§ WHAT YOU SHOULD DO: The required output is the line with "The image spans" through the final line of the entries, each one exactly as it stands.

Segment Start: EXERCISE MATERIALS

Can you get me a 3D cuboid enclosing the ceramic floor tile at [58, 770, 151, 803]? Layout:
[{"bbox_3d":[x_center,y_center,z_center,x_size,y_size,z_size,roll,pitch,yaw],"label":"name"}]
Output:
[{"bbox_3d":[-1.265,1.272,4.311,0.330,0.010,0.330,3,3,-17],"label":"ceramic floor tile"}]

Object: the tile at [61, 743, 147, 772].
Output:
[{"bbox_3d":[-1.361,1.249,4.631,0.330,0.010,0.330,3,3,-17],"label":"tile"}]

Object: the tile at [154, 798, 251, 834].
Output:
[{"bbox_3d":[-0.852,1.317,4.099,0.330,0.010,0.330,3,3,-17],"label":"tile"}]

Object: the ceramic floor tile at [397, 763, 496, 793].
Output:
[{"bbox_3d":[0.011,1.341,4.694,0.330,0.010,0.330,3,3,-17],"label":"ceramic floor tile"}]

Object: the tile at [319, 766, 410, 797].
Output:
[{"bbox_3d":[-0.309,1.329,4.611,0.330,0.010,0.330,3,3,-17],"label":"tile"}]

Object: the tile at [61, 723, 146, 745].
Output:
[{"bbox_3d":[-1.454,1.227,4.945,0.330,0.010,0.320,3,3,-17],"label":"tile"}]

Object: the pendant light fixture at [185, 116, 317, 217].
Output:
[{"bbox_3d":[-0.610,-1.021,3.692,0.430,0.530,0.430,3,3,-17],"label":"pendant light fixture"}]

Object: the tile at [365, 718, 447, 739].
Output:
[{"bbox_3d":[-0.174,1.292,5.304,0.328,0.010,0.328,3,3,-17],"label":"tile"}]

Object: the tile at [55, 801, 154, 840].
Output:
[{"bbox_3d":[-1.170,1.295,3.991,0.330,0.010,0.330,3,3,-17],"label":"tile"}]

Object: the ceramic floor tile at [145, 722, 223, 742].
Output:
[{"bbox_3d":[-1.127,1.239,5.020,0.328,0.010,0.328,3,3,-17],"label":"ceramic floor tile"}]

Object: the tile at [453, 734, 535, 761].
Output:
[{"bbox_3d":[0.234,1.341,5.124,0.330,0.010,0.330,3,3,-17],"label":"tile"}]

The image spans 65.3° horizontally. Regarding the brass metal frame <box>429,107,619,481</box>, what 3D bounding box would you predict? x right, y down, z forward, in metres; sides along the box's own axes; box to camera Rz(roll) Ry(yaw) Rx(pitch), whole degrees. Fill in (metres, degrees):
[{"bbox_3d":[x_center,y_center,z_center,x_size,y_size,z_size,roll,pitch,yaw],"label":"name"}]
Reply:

Segment End: EXERCISE MATERIALS

§ SOLUTION TO THIS PROBLEM:
The image spans 65.3° horizontally. Regarding the brass metal frame <box>429,107,619,481</box>, what 3D bounding box would you predict? x right, y down, z forward, in metres; sides along the box's own axes; box to camera Rz(roll) Ry(yaw) Rx(pitch), whole degrees. Fill in (metres, degrees):
[{"bbox_3d":[x_center,y_center,z_center,x_size,y_size,z_size,roll,pitch,yaw],"label":"name"}]
Reply:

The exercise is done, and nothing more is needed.